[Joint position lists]

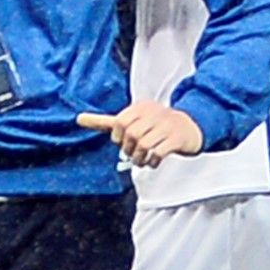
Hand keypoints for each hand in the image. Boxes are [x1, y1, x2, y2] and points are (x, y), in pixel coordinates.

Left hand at [84, 99, 207, 166]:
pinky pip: (159, 152)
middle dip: (129, 149)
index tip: (123, 142)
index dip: (118, 137)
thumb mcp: (132, 120)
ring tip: (142, 160)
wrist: (191, 127)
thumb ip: (106, 122)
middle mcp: (155, 113)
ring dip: (140, 158)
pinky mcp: (177, 138)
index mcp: (142, 107)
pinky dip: (152, 161)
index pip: (121, 121)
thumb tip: (78, 118)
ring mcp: (168, 125)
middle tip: (133, 154)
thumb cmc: (156, 125)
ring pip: (144, 144)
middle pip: (132, 134)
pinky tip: (153, 162)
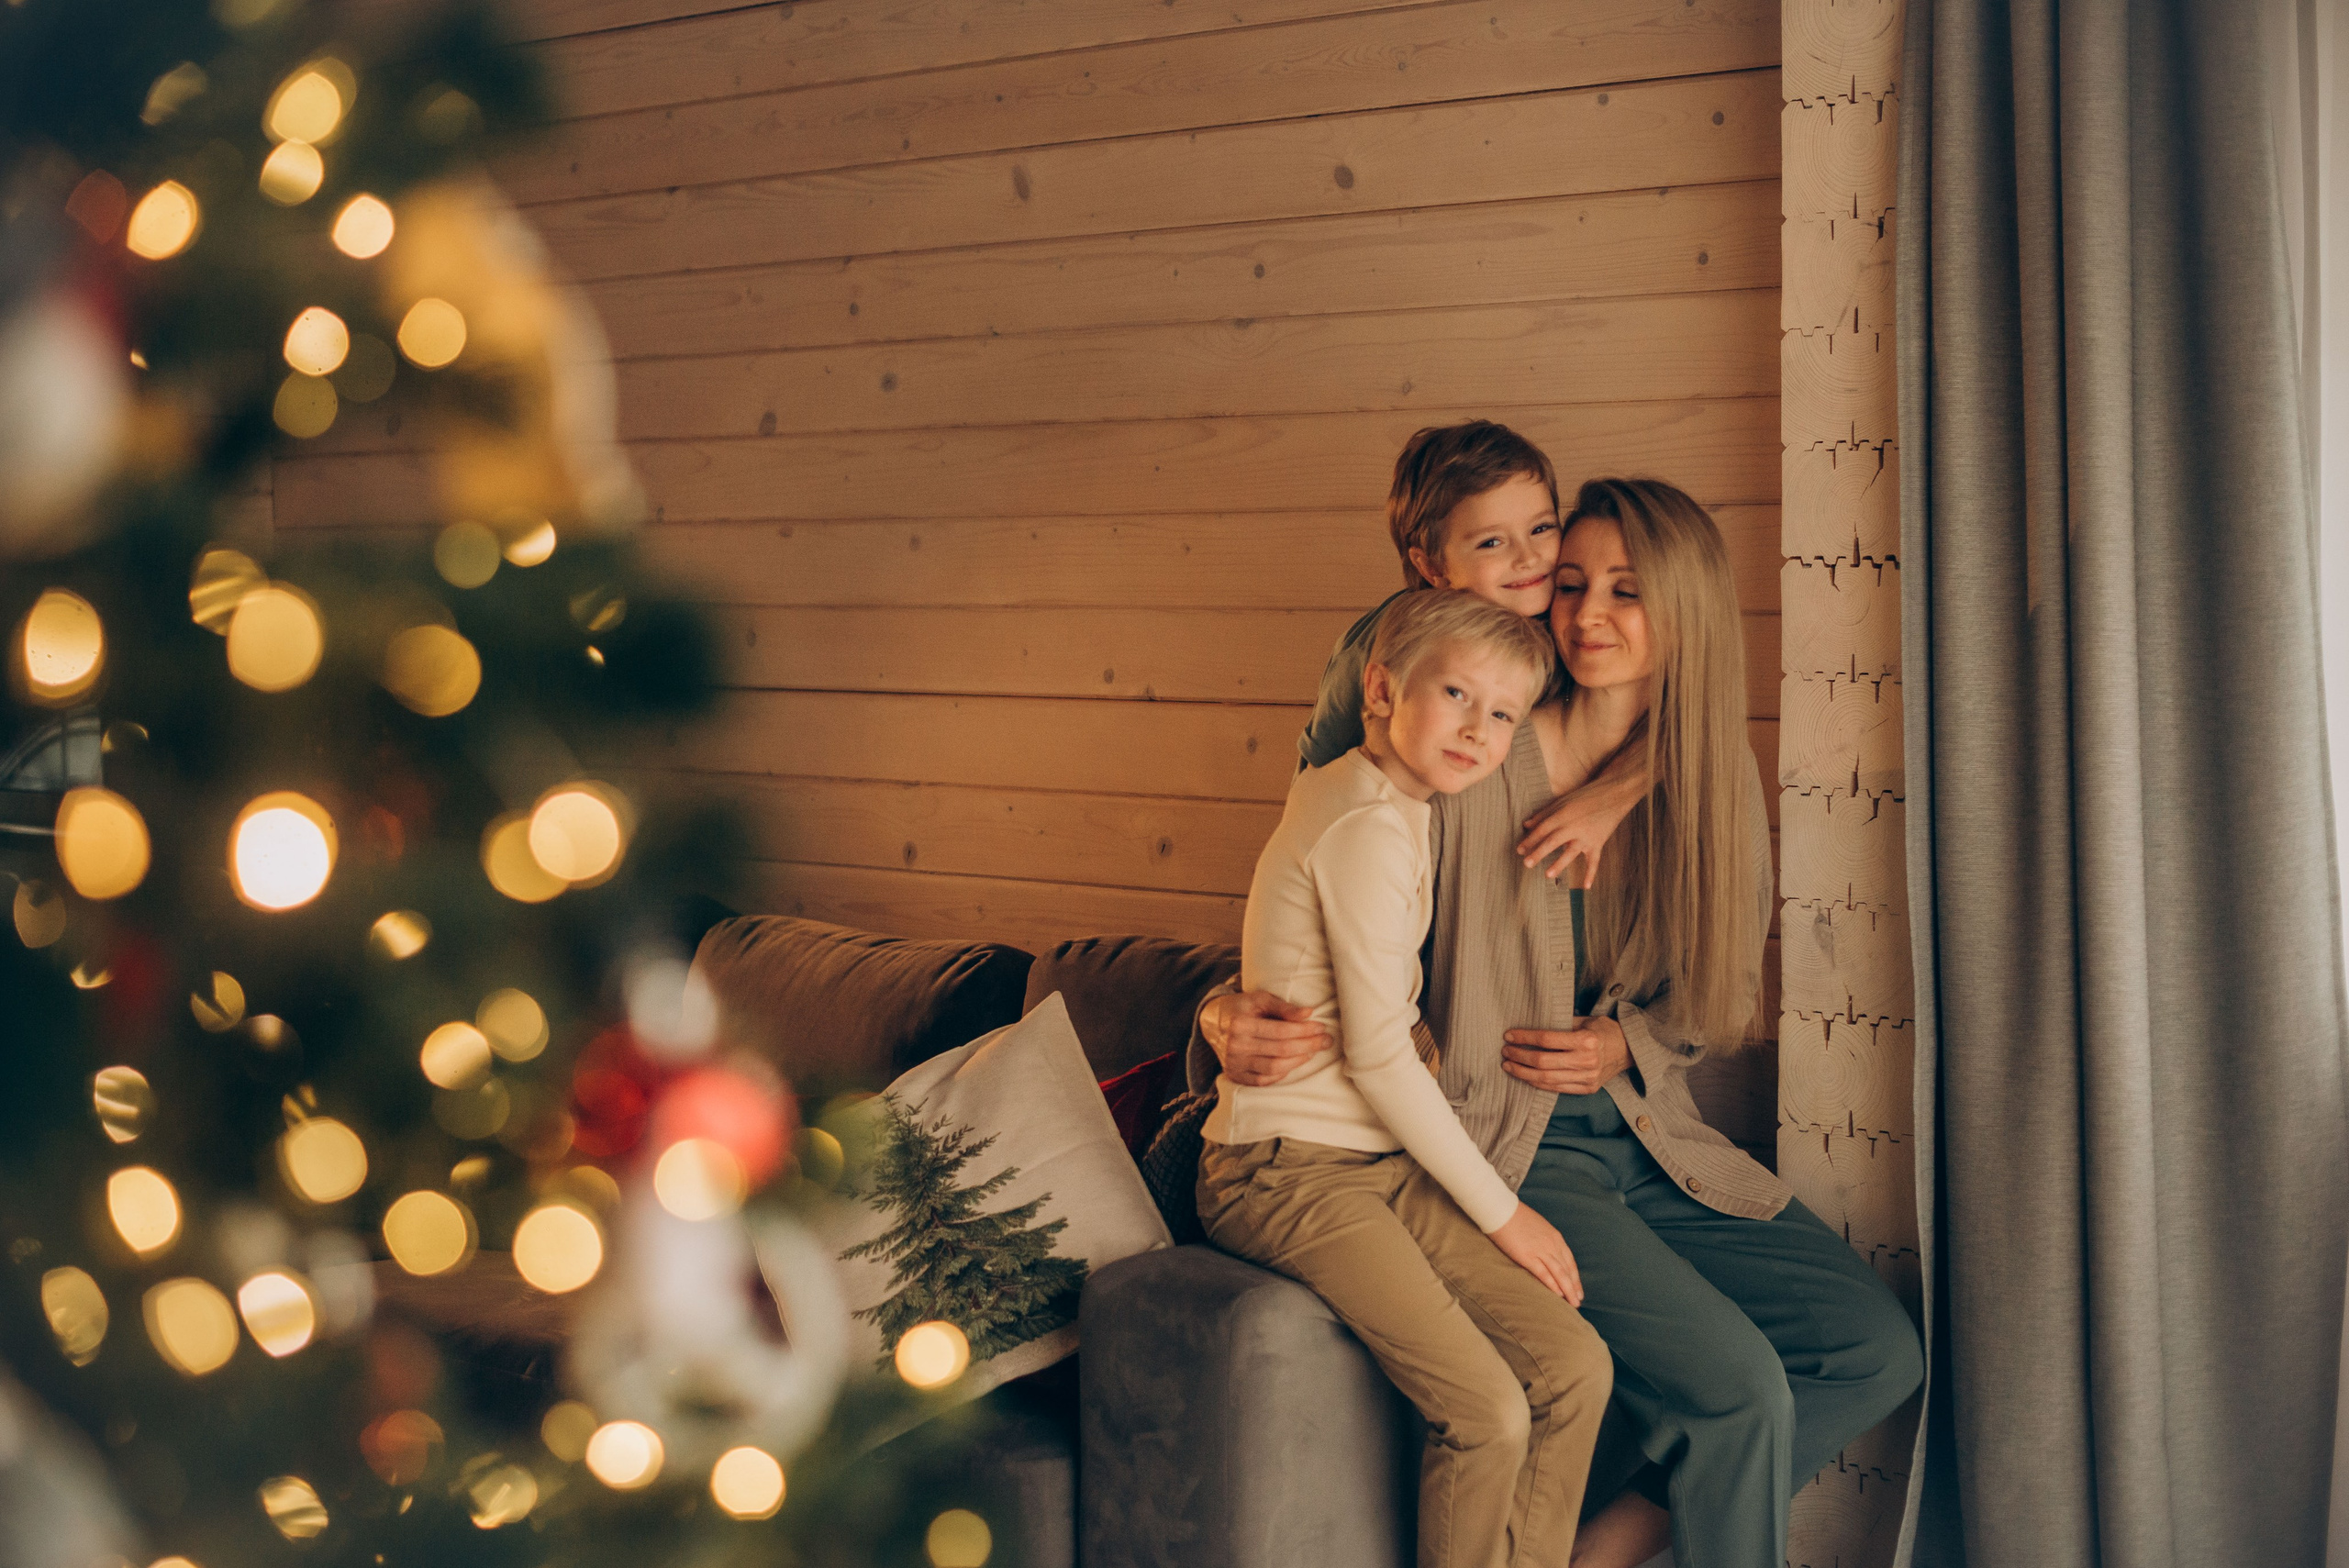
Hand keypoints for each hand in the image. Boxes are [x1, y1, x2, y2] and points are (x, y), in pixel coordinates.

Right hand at [1200, 989, 1328, 1086]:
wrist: (1211, 1022)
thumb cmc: (1241, 1007)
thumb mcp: (1259, 999)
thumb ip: (1283, 1007)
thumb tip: (1309, 1013)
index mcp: (1240, 1024)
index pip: (1281, 1031)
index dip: (1305, 1030)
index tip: (1321, 1027)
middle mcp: (1235, 1046)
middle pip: (1280, 1051)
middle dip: (1308, 1046)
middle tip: (1326, 1040)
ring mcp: (1234, 1064)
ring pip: (1274, 1068)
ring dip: (1298, 1061)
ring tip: (1312, 1051)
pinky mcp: (1235, 1076)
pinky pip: (1263, 1080)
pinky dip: (1282, 1074)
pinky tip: (1293, 1063)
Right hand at [1489, 1203, 1583, 1304]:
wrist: (1501, 1209)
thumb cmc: (1514, 1216)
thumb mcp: (1537, 1225)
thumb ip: (1544, 1238)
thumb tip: (1545, 1249)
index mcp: (1554, 1236)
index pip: (1569, 1260)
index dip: (1575, 1276)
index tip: (1578, 1289)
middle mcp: (1551, 1244)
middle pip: (1567, 1269)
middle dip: (1574, 1287)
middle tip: (1578, 1301)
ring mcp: (1540, 1250)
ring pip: (1559, 1274)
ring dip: (1568, 1290)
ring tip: (1572, 1303)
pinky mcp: (1527, 1256)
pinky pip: (1544, 1273)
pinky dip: (1552, 1285)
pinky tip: (1558, 1295)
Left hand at [1500, 1017, 1629, 1094]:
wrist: (1629, 1049)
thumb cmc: (1603, 1030)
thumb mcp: (1584, 1020)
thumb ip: (1560, 1024)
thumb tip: (1530, 1024)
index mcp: (1586, 1040)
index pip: (1546, 1040)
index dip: (1524, 1037)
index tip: (1509, 1035)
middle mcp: (1587, 1061)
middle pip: (1543, 1062)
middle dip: (1519, 1057)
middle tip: (1506, 1052)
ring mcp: (1587, 1078)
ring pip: (1547, 1079)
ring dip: (1524, 1073)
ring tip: (1509, 1066)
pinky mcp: (1587, 1089)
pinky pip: (1557, 1089)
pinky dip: (1538, 1083)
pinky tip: (1526, 1077)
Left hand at [1517, 770, 1644, 884]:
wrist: (1614, 794)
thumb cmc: (1585, 797)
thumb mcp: (1563, 801)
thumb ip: (1544, 813)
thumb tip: (1526, 824)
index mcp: (1563, 814)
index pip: (1543, 829)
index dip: (1530, 840)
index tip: (1519, 850)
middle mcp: (1574, 826)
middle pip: (1553, 841)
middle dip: (1539, 853)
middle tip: (1527, 864)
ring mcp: (1587, 836)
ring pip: (1571, 852)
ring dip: (1559, 863)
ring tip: (1548, 875)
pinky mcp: (1598, 842)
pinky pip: (1594, 861)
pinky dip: (1591, 874)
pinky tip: (1586, 887)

YOUR GOAL - Final part of the records: return the line that contains "middle mcp: (1574, 826)" and every line after it, exactly, with no other lines added.

EXERCISE RESULT -
middle mcp: (1574, 826)
middle pip: (1553, 841)
middle dip: (1539, 853)
middle tip: (1527, 864)
ring mcp: (1587, 836)
ring pip: (1571, 852)
ring dip: (1559, 863)
ring tip: (1548, 875)
pinky mcp: (1598, 842)
pinky pip: (1594, 861)
pinky dip: (1591, 874)
pinky tip: (1586, 887)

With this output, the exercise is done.